A school committee consists of 2 teachers and 4 students. What is the number of different committees that can be formed from 5 teachers and 10 students?
(a) 10
(b) 15
(c) 2100
(d) 8

Answer 1

Hint: This is a combination problem of choosing 2 teachers and 4 students from 5 teachers and 10 students. Use the combination formula to find the number of ways of choosing 2 teachers from 5 teachers and 4 children from 10 children and multiply them to find the answer.

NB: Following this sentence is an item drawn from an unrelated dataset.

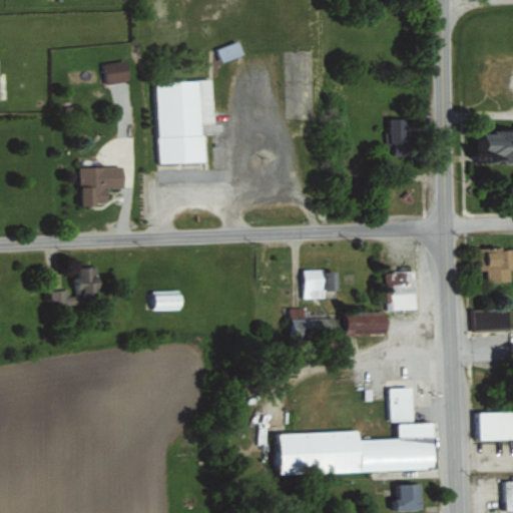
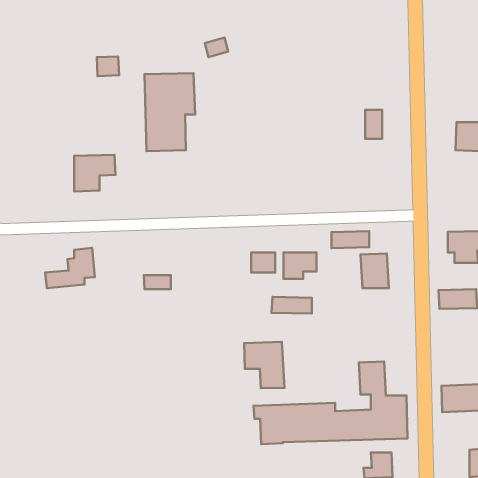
building: none -> [251,252,275,273]
building: [347,317,387,335] -> [331,231,369,248]
building: none -> [244,342,285,388]

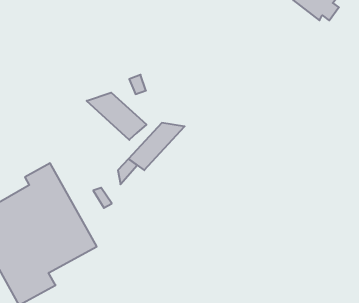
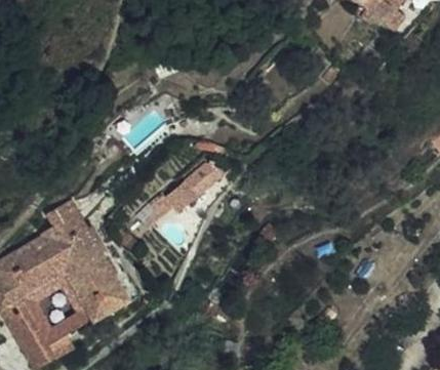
building: [87,93,146,140] -> none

Complete step-by-step answer:
It is given that the school committee consists of 2 teachers and 4 students. The number of available teachers is 5 and the number of available students is 10.
Therefore, we need to choose 2 teachers from 5 teachers and 4 students from 10 students.
The number of ways of choosing two teachers from five teachers is ${}^5{C_2}$.
We know the formula for ${}^n{C_r}$ as follows:
${}^n{C_r} = \dfrac{{n!}}{{r!(n - r)!}}................(1)$
Calculating the value of ${}^5{C_2}$ from equation (1), we have:
$\Rightarrow$ ${}^5{C_2} = \dfrac{{5!}}{{2!(5 - 2)!}}$
Simplifying, we get:
$\Rightarrow$ ${}^5{C_2} = \dfrac{{5!}}{{2!3!}}$
$\Rightarrow$ ${}^5{C_2} = 10...........(2)$
The number of ways of choosing four students out of ten students is ${}^{10}{C_4}$.
The value of ${}^{10}{C_4}$ from equation (1) is given as follows:
$\Rightarrow$ ${}^{10}{C_4} = \dfrac{{10!}}{{4!(10 - 4)!}}$
Simplifying, we obtain as follows:
$\Rightarrow$ ${}^{10}{C_4} = \dfrac{{10!}}{{4!6!}}$
$\Rightarrow$ ${}^{10}{C_4} = 210.............(3)$
Therefore, the number of ways of choosing 2 teachers and 4 students from 5 teachers and 10 students is $\Rightarrow$ ${}^5{C_2} \times {}^{10}{C_4}$.
From equation (2) and equation (3), we have:
$\Rightarrow$ ${}^5{C_2} \times {}^{10}{C_4} = 10 \times 210$
$\Rightarrow$ ${}^5{C_2} \times {}^{10}{C_4} = 2100$
Hence, the correct answer is option (c).

Note: You can also consider it as a permutation of 5 teachers into two similar groups having 2 and 3 teachers respectively and similarly with the 10 children into two similar groups of 4 and 6 children respectively and solve the problem.